No, the rose was already dead.
“Ivena.”
She whirled around. Helen stood in the doorway, her hair tangled, still dressed in her pajamas.
“Well good morning, my dear.” Ivena walked toward her, shielding the bush. “I would ask you how you slept, but I think I have my answer already.”
“Very good, thank you.”
“Wonderful.” They stepped into the kitchen and Ivena closed the door to the greenhouse behind her. “Now you’ll need some food. You can’t shop properly on an empty stomach.”
HELEN WATCHED Ivena with an odd mixture of amusement and admiration. The Bosnian woman wore her gray hair quite shaggy. She held her head confidently but gently, like her words. Both she and Janjic shared one stunning trait, Helen thought. They both had eyes that smiled without letting up, bringing on pre-mature wrinkles around their sockets. If there were other human beings with Ivena’s unique blend of quirks and sincerity, Helen had never met them. It was impossible not
to like her. In the woman’s presence the small voice that called Helen back to the drugs sounded very faint. Although it was still there—yes it was, like a whisper in a hollow chamber.
They ate eggs for breakfast, and then readied themselves for a few hours of American indulgence, as Ivena put it. She seemed amused by the five checks she waved about. When Helen asked her why, she just smiled. “It’s Janjic’s money,” she said. “He has far too much.”
Helen insisted Ivena take her far from the central city district—with Glenn’s men on the prowl, anything within a five-mile radius of the Twin Towers was out of the question. Even here it took Helen a good hour to satisfy herself that the chances of Glenn finding her were nearly nonexistent.
Ivena drove them to a quaint shopping district on the east side, where most of the merchants spoke with heavy European accents. They parked Ivena’s Volkswagen Bug on one end of the district and made their way through the shops on either side of the street.
“Honestly, Ivena, I really love the halter top. It’s so . . . fitting, don’t you think?” Glenn will love it.
“Yes, Helen. Perhaps,” Ivena returned with a raised brow. “But the red blouse, it is a lady’s choice.”
“I don’t know, it looks a little old for me, don’t you think?” He’d kill me if I wore that thing!
“Nonsense, dear. It’s fabulous!”
They held the choices up to Helen’s neckline, each arguing their case; trying not to be too forceful. A moment of silence ended the debate. It was then that Ivena, the final judge, issued her verdict. “We’ll get both.”
“Thank you, Ivena. I swear I’ll wear them both.” Glenn . . .
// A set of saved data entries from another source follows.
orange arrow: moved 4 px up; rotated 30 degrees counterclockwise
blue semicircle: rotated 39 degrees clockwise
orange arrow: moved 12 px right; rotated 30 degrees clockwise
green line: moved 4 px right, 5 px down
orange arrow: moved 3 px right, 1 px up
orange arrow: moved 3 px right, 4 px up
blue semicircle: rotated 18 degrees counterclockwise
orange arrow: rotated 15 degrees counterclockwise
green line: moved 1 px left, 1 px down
Get a grip, Helen. Glenn’s history.
“Yes, I’m sure you will, dear.”
And so the day went, from shop to shop. With halters and blouses; with jeans and skirts; with T-shirts and dresses; with tennis shoes and pumps; with everything except for lingerie. In the end they spent a thousand dollars. But it was just money, Ivena said, and Jan had altogether too much of the stuff. They walked and they laughed and then they spent another hundred dollars on accessories.